Simone St. James almost didn’t make that list for me – I really didn’t like her first novel, The Haunting of Maddy Clare, very much and it took me years to give her another shot. Her highs for me have been The Broken Girls and The Sun Down Motel, but this one is worth the read.
She has quite a few novels that are set in post World War I England, and looking at her novels, I think it’s primarily her earlier novels that use this setting. And it makes sense – England in general was likely rather haunted during that period, even without the ghosts. Some of her other ones, including the ones I mentioned as my favorites, are set in later time periods and in the US.
This one is set 3 years after the end of World War I, and Jo Manders, the narrator, is still grieving her husband. It doesn’t help that he was never declared dead, his body never found, so there is a level of uncertainty that complicates the grief.
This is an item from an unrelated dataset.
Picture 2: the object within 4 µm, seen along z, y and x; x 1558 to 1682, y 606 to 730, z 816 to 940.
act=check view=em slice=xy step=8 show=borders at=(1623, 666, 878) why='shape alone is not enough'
She is also struggling financially since she doesn’t qualify for a widow’s pension and pays significant hospital bills for her mother who has suffered from mental illness all of Jo’s life. Her childhood was filled with her mother’s ups and downs, and inability to tell truth from fiction.
For the last 3 months, Jo has been traveling Europe as her husband’s aunt’s companion, and as the novel begins, it is time to go back to the family home to prepare for cousin Martin’s homecoming. Jo quickly understands why her employer has spent so much time away as the home is haunted by the daughter’s death four years previously. And as Jo soon comes to discover, potentially also by the girl’s actual ghost, inspiring her to investigate her death, currently viewed as an accident or suicide.
It’s a straightforward enough premise and mixed into it is family tragedy, the emotional and mental scars of war, and a changing world.